>>>
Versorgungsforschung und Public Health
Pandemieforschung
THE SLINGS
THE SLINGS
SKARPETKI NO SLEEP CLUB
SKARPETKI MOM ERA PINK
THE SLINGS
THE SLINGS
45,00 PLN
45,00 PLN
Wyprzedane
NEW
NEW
<<<
**Work instruction:** Every line of the material above that has the string "SKARPETKI" needs pulling out.

**Response for this exercise:**
SKARPETKI NO SLEEP CLUB
SKARPETKI MOM ERA PINK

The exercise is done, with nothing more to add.